## Task to complete
When you reach the line that contains "quotarlo in Borsa", begin copying exactly and continue through the last line below. Do not copy pictures.

## Data under study

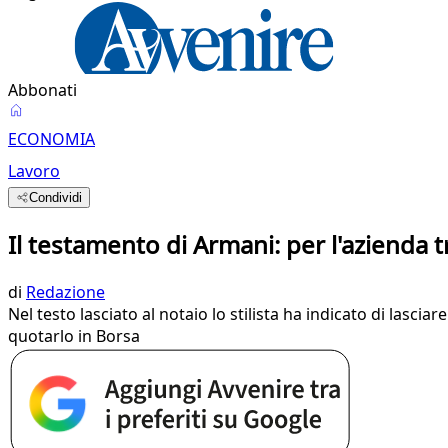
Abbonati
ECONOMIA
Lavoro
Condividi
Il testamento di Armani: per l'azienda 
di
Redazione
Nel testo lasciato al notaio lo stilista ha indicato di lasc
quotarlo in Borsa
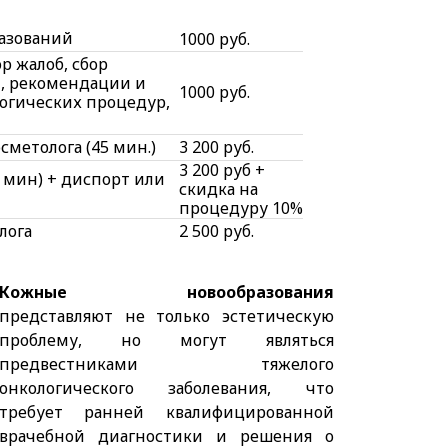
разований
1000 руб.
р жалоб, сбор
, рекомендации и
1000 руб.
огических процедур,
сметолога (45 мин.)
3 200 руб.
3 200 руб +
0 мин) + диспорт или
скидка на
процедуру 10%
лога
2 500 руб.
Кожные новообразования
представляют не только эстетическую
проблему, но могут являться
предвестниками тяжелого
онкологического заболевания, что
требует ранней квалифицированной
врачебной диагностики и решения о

## The answer
quotarlo in Borsa
разований
1000 руб.
р жалоб, сбор
, рекомендации и
1000 руб.
огических процедур,
сметолога (45 мин.)
3 200 руб.
3 200 руб +
0 мин) + диспорт или
скидка на
процедуру 10%
лога
2 500 руб.
Кожные новообразования
представляют не только эстетическую
проблему, но могут являться
предвестниками тяжелого
онкологического заболевания, что
требует ранней квалифицированной
врачебной диагностики и решения о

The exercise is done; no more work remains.